Doctors Without Borders (Medecins Sans Frontières) claim police in the French capital engaged in "systematic violence" against migrants who were forced to sleep rough, as almost a dozen of them have been treated for dangerously low body-temperatures.
Expressing their anger, the leading charity tweeted: “The police should stop confiscating the covers of migrants sleeping on the streets of Paris.
“These unacceptable practices put the life of migrants in danger: teams from Doctors Without Borders had to look after eight people close to hypothermia."
The charity went on to accuse the police of harassing migrants, waking them up in the middle of the night, using tear gas to disperse them, and not allowing them to sit down as they queued for a place in northern Parisian shelter within the neighbourhood of La Chapelle.
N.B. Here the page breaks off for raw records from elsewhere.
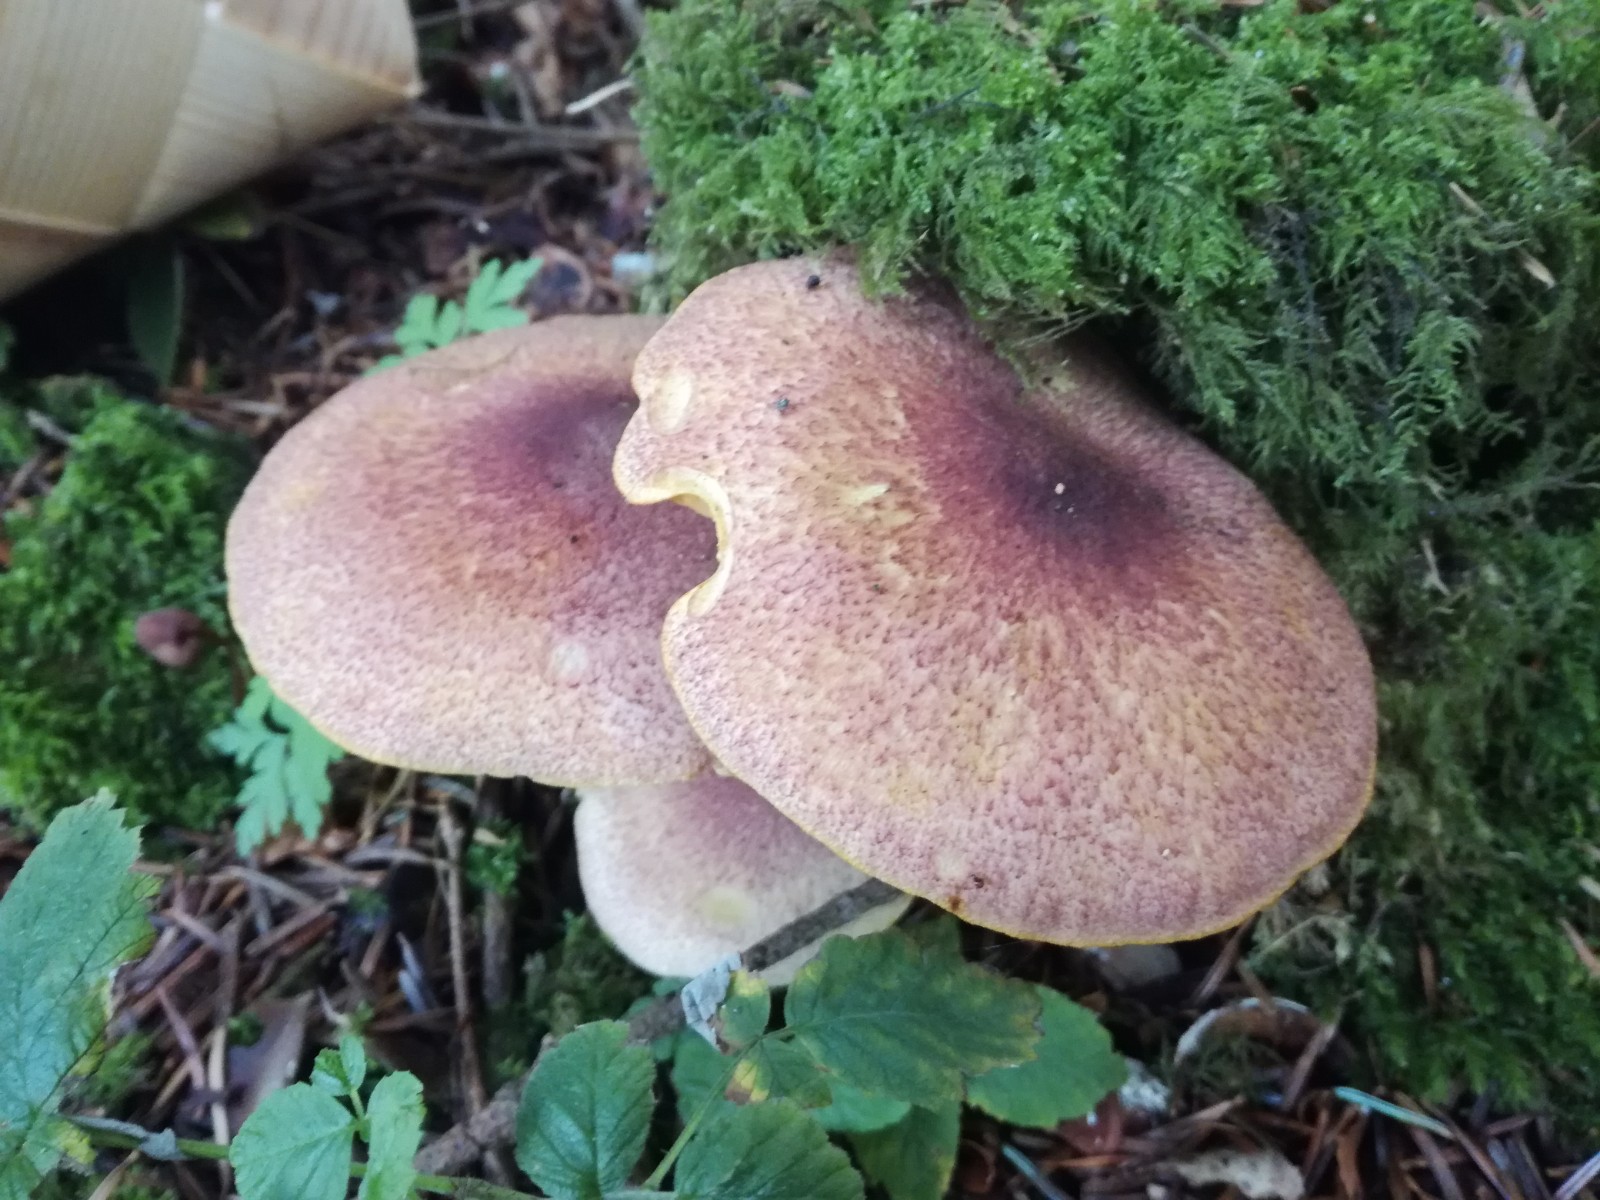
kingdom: Fungi
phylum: Basidiomycota
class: Agaricomycetes
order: Agaricales
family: Tricholomataceae
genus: Tricholomopsis
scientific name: Tricholomopsis rutilans
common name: purpur-væbnerhat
The accusations came shortly after Frontex, a border agency, revealed more than 500,000 migrants illegally crossed European borders last
year.
Bruno Le Roux, the French Interior Minister, defended the Parisian police operation and called for an end to police work being forced to endure a “national sport of questioning”.
Mr Le Roux added: “I absolutely do not share this vision. What the police force is doing today is providing shelter for vulnerable people.”
Although Paris launched its first humanitarian centre for migrants in November, weeks after the jungle camp was closed, Corinne Torre, a programme coordinator from MSF, condemned the police and told the Independent: “In the heart of winter, public powers should be able to provide shelter for all migrants, as a matter of urgency.
“Instead, the forces of order confiscate their covers or force them to stay standing in a waiting line for hours, in a ridiculous bid to remove this population in distress from public view. This denial of reality through the use of violence must stop.”
Since the Jungle camp was out down the government announced a zero tolerance policy to roadside shelters, enforced by the fencing off of many areas and a heightened police presence.
A Paris police source claimed his force was simply following orders to keep the city free of illegal camps.